Qwen2.5-Coder-32B-Instruct-GPTQ-Int4
Property | Value |
---|---|
Parameter Count | 32.5B (31.0B Non-Embedding) |
Model Type | Causal Language Model (Code-Specific) |
Context Length | 131,072 tokens |
Architecture | Transformers with RoPE, SwiGLU, RMSNorm, and QKV bias |
Quantization | GPTQ 4-bit |
Paper | Qwen2.5-Coder Technical Report |
What is Qwen2.5-Coder-32B-Instruct-GPTQ-Int4?

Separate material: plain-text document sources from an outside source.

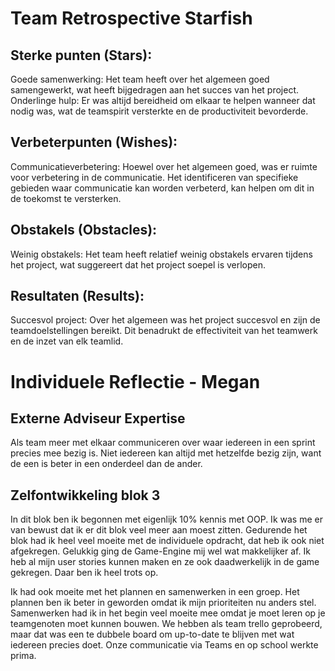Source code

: # Team Retrospective Starfish

## Sterke punten (Stars):
Goede samenwerking: Het team heeft over het algemeen goed samengewerkt, wat heeft bijgedragen aan het succes van het project.
Onderlinge hulp: Er was altijd bereidheid om elkaar te helpen wanneer dat nodig was, wat de teamspirit versterkte en de productiviteit bevorderde.

## Verbeterpunten (Wishes):
Communicatieverbetering: Hoewel over het algemeen goed, was er ruimte voor verbetering in de communicatie. Het identificeren van specifieke gebieden waar communicatie kan worden verbeterd, kan helpen om dit in de toekomst te versterken.

## Obstakels (Obstacles):
Weinig obstakels: Het team heeft relatief weinig obstakels ervaren tijdens het project, wat suggereert dat het project soepel is verlopen.

## Resultaten (Results):
Succesvol project: Over het algemeen was het project succesvol en zijn de teamdoelstellingen bereikt. Dit benadrukt de effectiviteit van het teamwerk en de inzet van elk teamlid.


# Individuele Reflectie - Megan

## Externe Adviseur Expertise 

Als team meer met elkaar communiceren over waar iedereen in een sprint precies mee bezig is. Niet iedereen kan altijd met hetzelfde bezig zijn, want de een is beter in een onderdeel dan de ander. 

## Zelfontwikkeling blok 3

In dit blok ben ik begonnen met eigenlijk 10% kennis met OOP. Ik was me er van bewust dat ik er dit blok veel meer aan moest zitten. Gedurende het blok had ik heel veel moeite met de individuele opdracht, dat heb ik ook niet afgekregen. Gelukkig ging de Game-Engine mij wel wat makkelijker af. Ik heb al mijn user stories kunnen maken en ze ook daadwerkelijk in de game gekregen. Daar ben ik heel trots op. 

Ik had ook moeite met het plannen en samenwerken in een groep. Het plannen ben ik beter in geworden omdat ik mijn prioriteiten nu anders stel. Samenwerken had ik in het begin veel moeite mee omdat je moet leren op je teamgenoten moet kunnen bouwen. We hebben als team trello geprobeerd, maar dat was een te dubbele board om up-to-date te blijven met wat iedereen precies doet. Onze communicatie via Teams en op school werkte prima.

Qwen2.5-Coder-32B-Instruct-GPTQ-Int4 represents the latest advancement in code-specific language models from the Qwen series. This model has been trained on 5.5 trillion tokens including source code, text-code grounding, and synthetic data, making it a state-of-the-art open-source codeLLM that rivals GPT-4's coding capabilities.
Implementation Details
The model features a sophisticated architecture with 64 layers and 40 attention heads for queries and 8 for key-values (GQA). It's been quantized to 4-bit precision using GPTQ while maintaining high performance. The model supports an impressive context length of up to 128K tokens through YaRN scaling technology.
- Advanced transformer architecture with RoPE, SwiGLU, and RMSNorm
- 4-bit quantization for efficient deployment
- Support for extensive context handling up to 131,072 tokens
- Integration with modern deployment solutions like vLLM
Core Capabilities
- State-of-the-art code generation and reasoning
- Advanced code fixing and debugging
- Strong mathematical and general competencies
- Long-context support for complex programming tasks
- Efficient deployment through quantization
Frequently Asked Questions
Q: What makes this model unique?
This model combines state-of-the-art coding capabilities with efficient 4-bit quantization and exceptional context length support, making it particularly suitable for real-world applications and code agents. Its training on 5.5 trillion tokens puts it at the forefront of open-source code-specific models.
Q: What are the recommended use cases?
The model excels in code generation, debugging, and complex programming tasks. It's particularly well-suited for developing code agents, handling long-context programming scenarios, and supporting comprehensive software development workflows.